# is there a way to find your posts in a thread



## shouldbeinbed (16 Dec 2014)

on some of the long running ones for example, where one may have originally posted quite some time ago and forgotten the nugget of wisdom they imparted to the masses 

Is there a way in that thread or via user profile to 1-click something and be taken to any contributions in a particular thread to refresh your memory before posting again, in case you say the same thing again?

Bone idleness prevents me trying to scroll through hundreds of pages of a thread or dozens of pages of your content looking for the odd post or two I'm after.


----------



## andyfraser (16 Dec 2014)

Clicking on your username after clicking on forums, user albums or members (next to your avatar not on the blue bar next to inbox) then clicking the postings tab shows all your postings. I'm not sure if there's a better way or a way to filter them. You can also search for them putting only your username in the "posted by member" box.


----------



## coffeejo (16 Dec 2014)

enter *site:cyclechat.net [thread title] [username] [key phrase]* into google and you should get some relevant results (delete the square brackets and replace the text with the relevant details).


----------



## Dogtrousers (16 Dec 2014)

Go to the thread
Put your cursor into the search box.
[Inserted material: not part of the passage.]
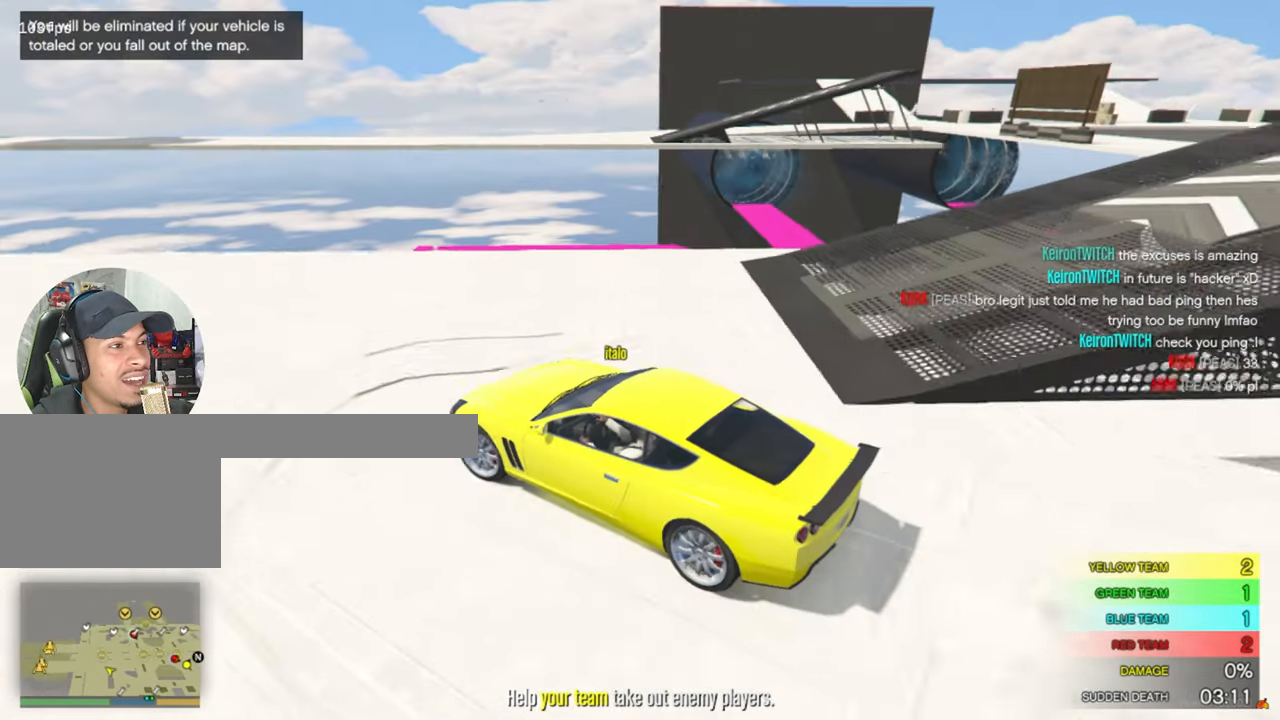
{"keys": ["a", "w"], "mouse": [], "events": [[84, "a", "up"], [450, "a", "down"]]}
The search dropdown appears.
Tick "search this thread only"
Enter your user name into the "Posted by member" box
Click search

You get a list of all the posts that you have made to that thread.


----------



## SatNavSaysStraightOn (16 Dec 2014)

Dogtrousers said:


> Go to the thread
> Put your cursor into the search box. The search dropdown appears.
> Tick "search this thread only"
> Enter your user name into the "Posted by member" box
> ...


+1 for this...
and in picture format...


----------



## shouldbeinbed (16 Dec 2014)

Ah ha. Got it. Thank you folks.


----------